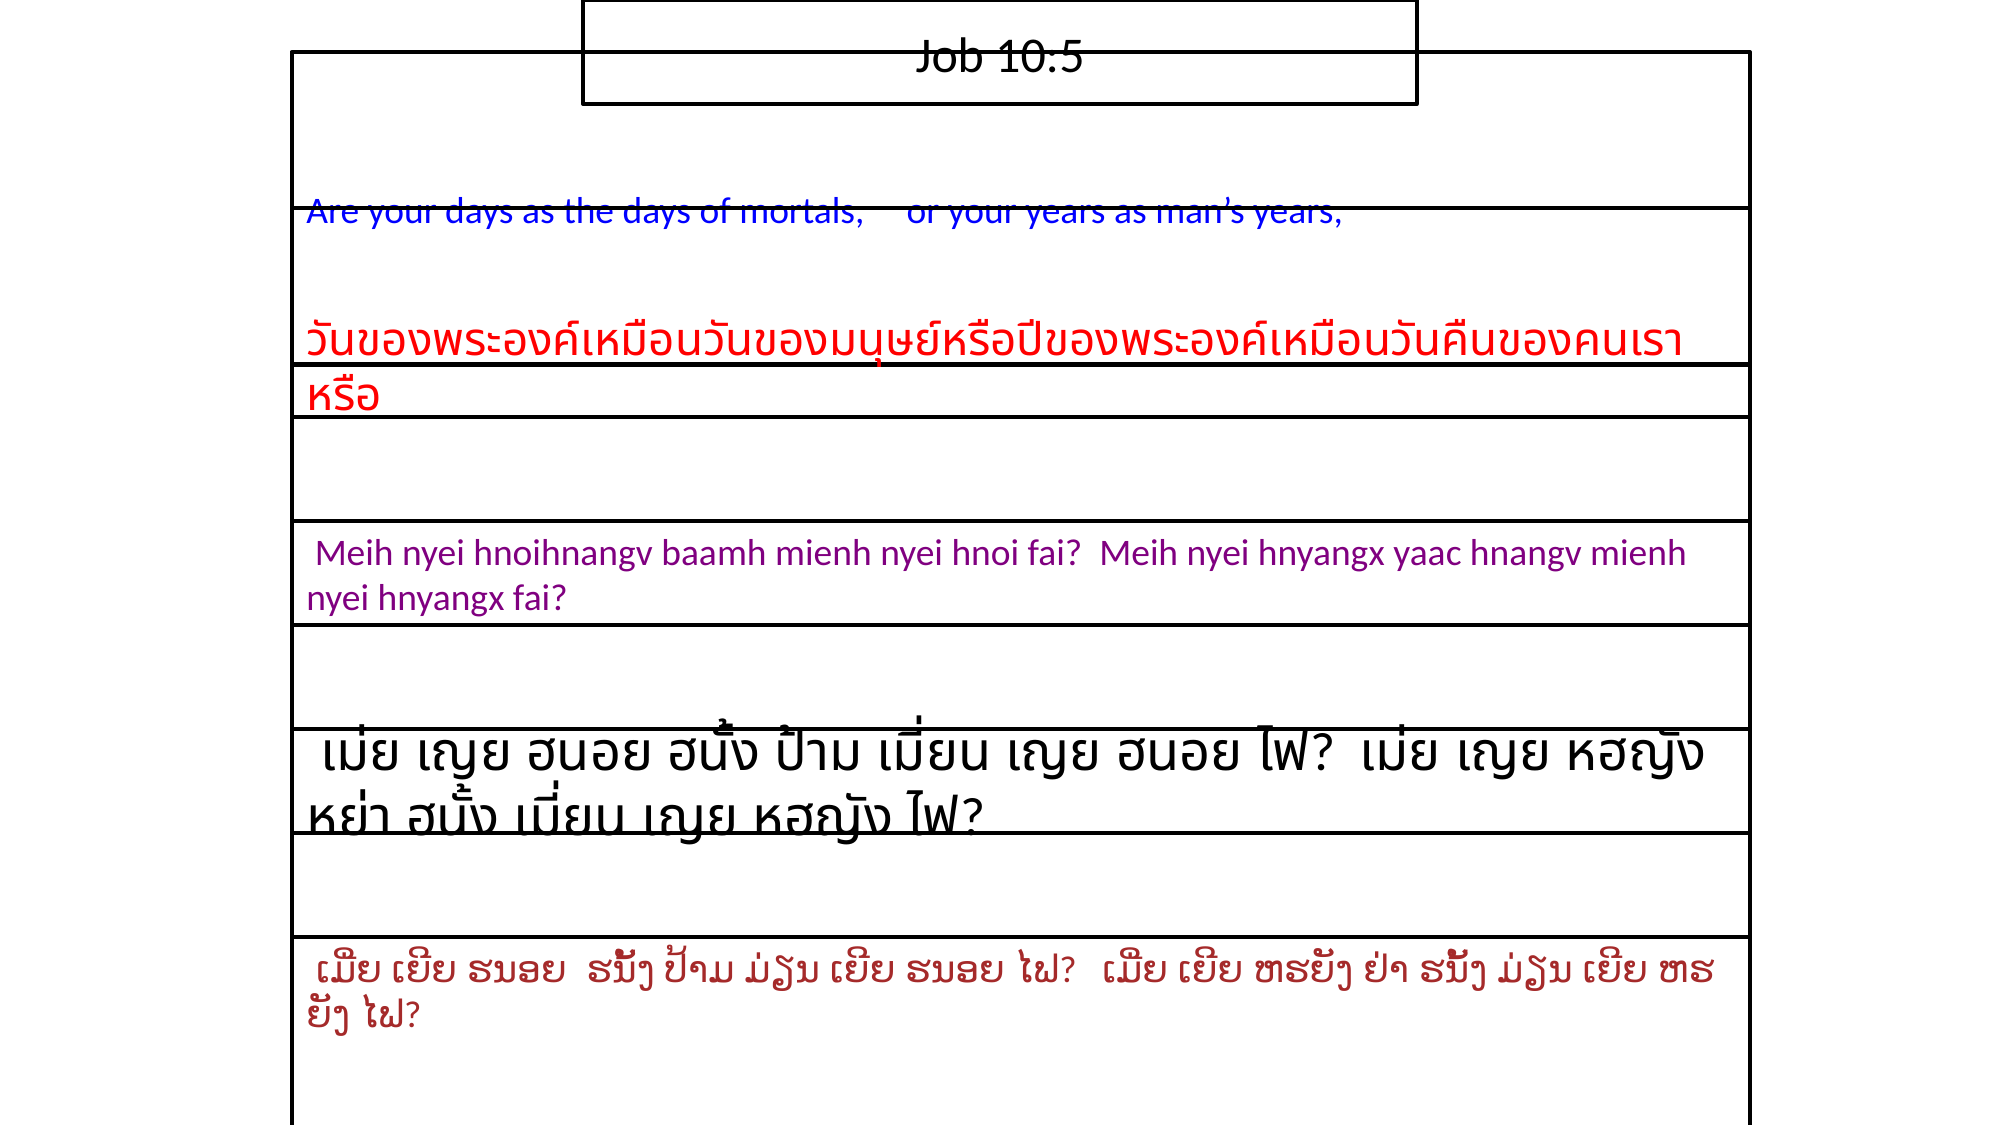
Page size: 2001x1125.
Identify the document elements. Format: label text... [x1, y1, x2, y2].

text_box Job 10:5 [581, 0, 1419, 50]
text_box เม่ย เญย ฮนอย ฮนั้ง ป้าม เมี่ยน เญย ฮนอย ไฟ? เม่ย เญย หฮญัง หย่า ฮนั้ง เมี่ยน เญย หฮญัง ไฟ? [290, 623, 1752, 831]
text_box Are your days as the days of mortals, or your years as man’s years, [290, 50, 1752, 206]
text_box วัน​ของ​พระ​องค์​เหมือน​วัน​ของ​มนุษย์​หรือปี​ของ​พระ​องค์​เหมือน​วัน​คืน​ของ​คนเรา​หรือ [290, 206, 1752, 415]
text_box Meih nyei hnoihnangv baamh mienh nyei hnoi fai? Meih nyei hnyangx yaac hnangv mienh nyei hnyangx fai? [290, 415, 1752, 623]
text_box ເມີ່ຍ ເຍີຍ ຮນອຍ ຮນັ້ງ ປ້າມ ມ່ຽນ ເຍີຍ ຮນອຍ ໄຟ? ເມີ່ຍ ເຍີຍ ຫຮຍັງ ຢ່າ ຮນັ້ງ ມ່ຽນ ເຍີຍ ຫຮຍັງ ໄຟ? [290, 831, 1752, 1125]
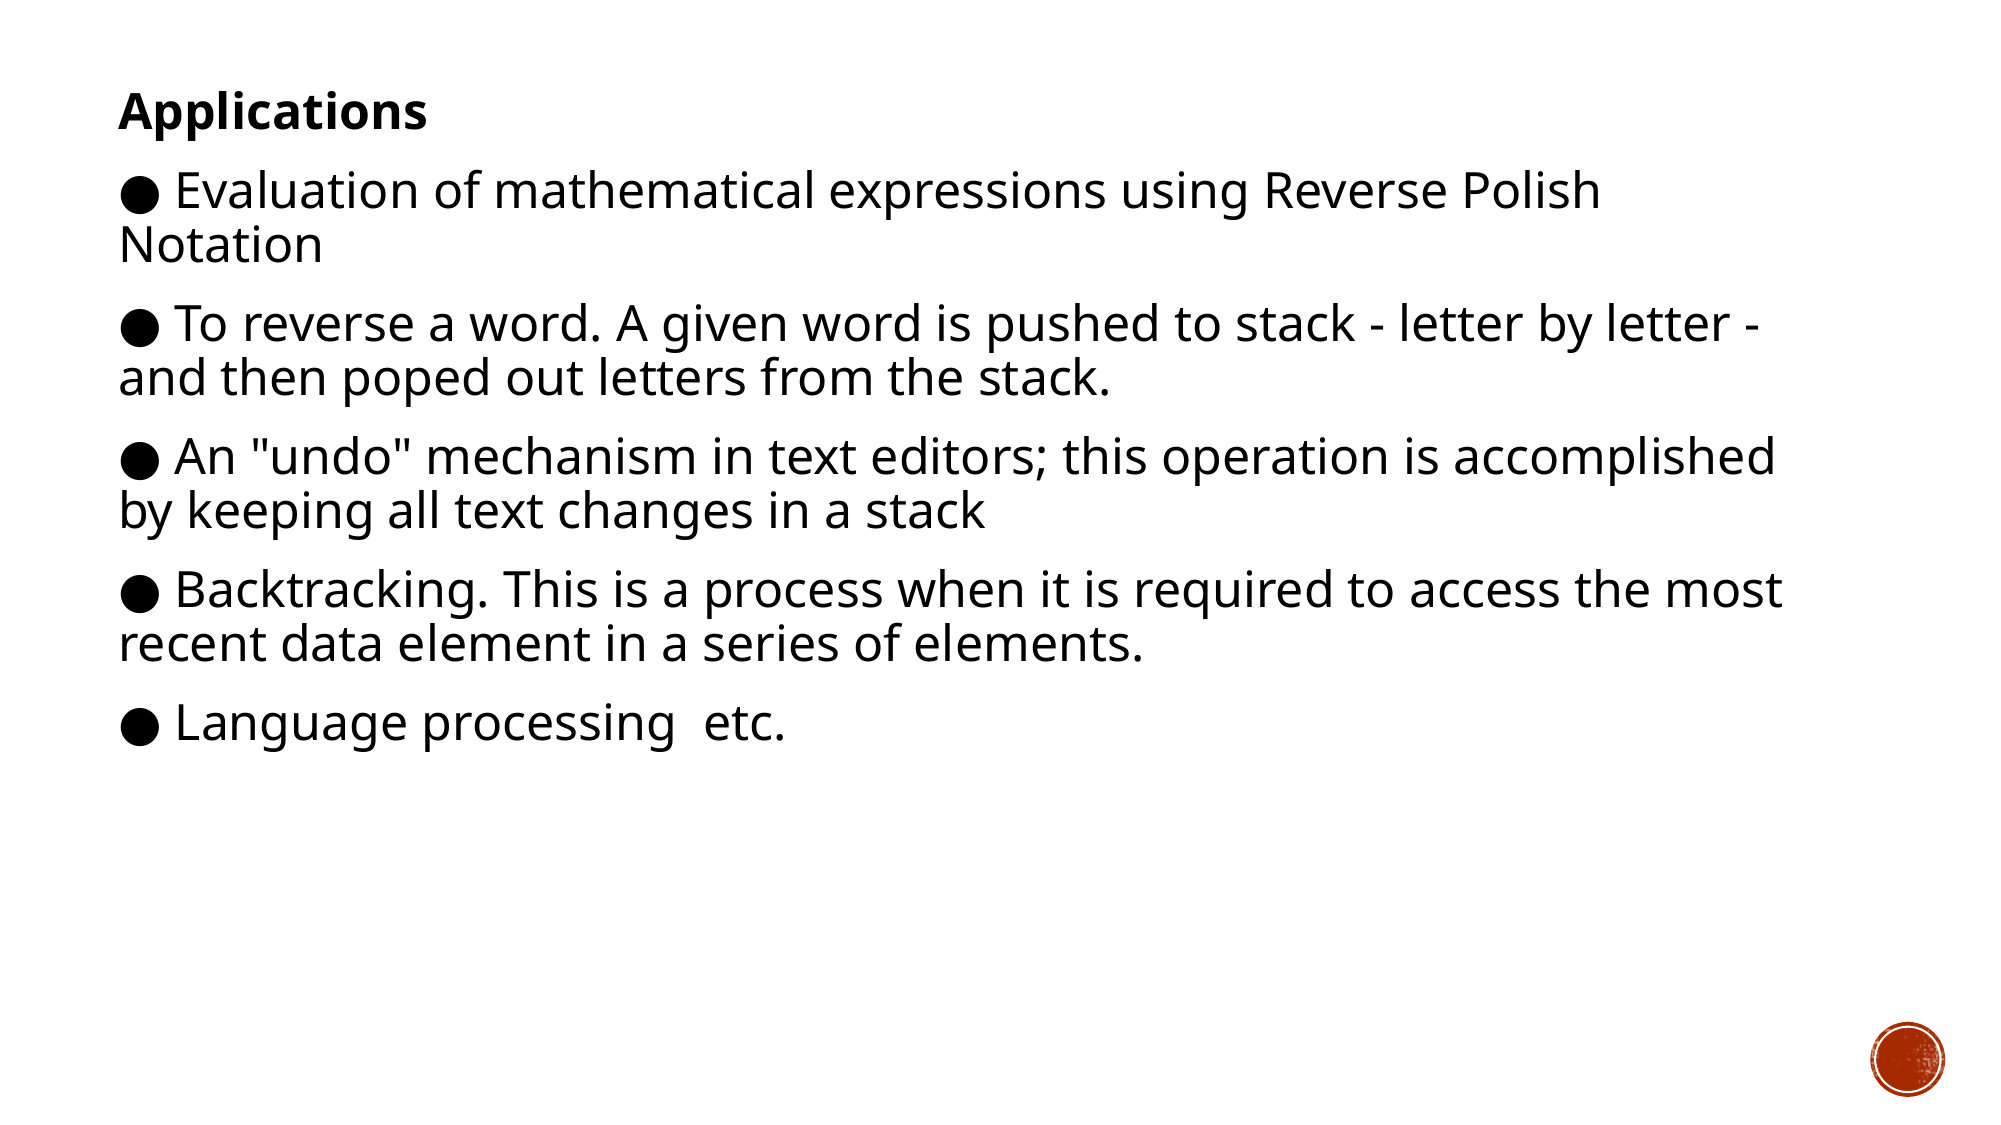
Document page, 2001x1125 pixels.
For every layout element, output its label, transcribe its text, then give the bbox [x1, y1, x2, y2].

list Applications ● Evaluation of mathematical expressions using Reverse Polish Notation ● To reverse a word. A given word is pushed to stack - letter by letter - and then poped out letters from the stack. ● An "undo" mechanism in text editors; this operation is accomplished by keeping all text changes in a stack ● Backtracking. This is a process when it is required to access the most recent data element in a series of elements. ● Language processing etc. [103, 78, 1826, 1013]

· · · ·

## [What you are asked to do]
Output, exactly, all the records above; include no pictures.

## [The answer]
Page size: 2001x1125.
Identify the document elements. Format: label text... [x1, y1, x2, y2].

text_box Job 10:5 [581, 0, 1419, 50]
text_box เม่ย เญย ฮนอย ฮนั้ง ป้าม เมี่ยน เญย ฮนอย ไฟ? เม่ย เญย หฮญัง หย่า ฮนั้ง เมี่ยน เญย หฮญัง ไฟ? [290, 623, 1752, 831]
text_box Are your days as the days of mortals, or your years as man’s years, [290, 50, 1752, 206]
text_box วัน​ของ​พระ​องค์​เหมือน​วัน​ของ​มนุษย์​หรือปี​ของ​พระ​องค์​เหมือน​วัน​คืน​ของ​คนเรา​หรือ [290, 206, 1752, 415]
text_box Meih nyei hnoihnangv baamh mienh nyei hnoi fai? Meih nyei hnyangx yaac hnangv mienh nyei hnyangx fai? [290, 415, 1752, 623]
text_box ເມີ່ຍ ເຍີຍ ຮນອຍ ຮນັ້ງ ປ້າມ ມ່ຽນ ເຍີຍ ຮນອຍ ໄຟ? ເມີ່ຍ ເຍີຍ ຫຮຍັງ ຢ່າ ຮນັ້ງ ມ່ຽນ ເຍີຍ ຫຮຍັງ ໄຟ? [290, 831, 1752, 1125]
Document page, 2001x1125 pixels.
For every layout element, output its label, transcribe its text, then give the bbox [x1, y1, x2, y2].

list Applications ● Evaluation of mathematical expressions using Reverse Polish Notation ● To reverse a word. A given word is pushed to stack - letter by letter - and then poped out letters from the stack. ● An "undo" mechanism in text editors; this operation is accomplished by keeping all text changes in a stack ● Backtracking. This is a process when it is required to access the most recent data element in a series of elements. ● Language processing etc. [103, 78, 1826, 1013]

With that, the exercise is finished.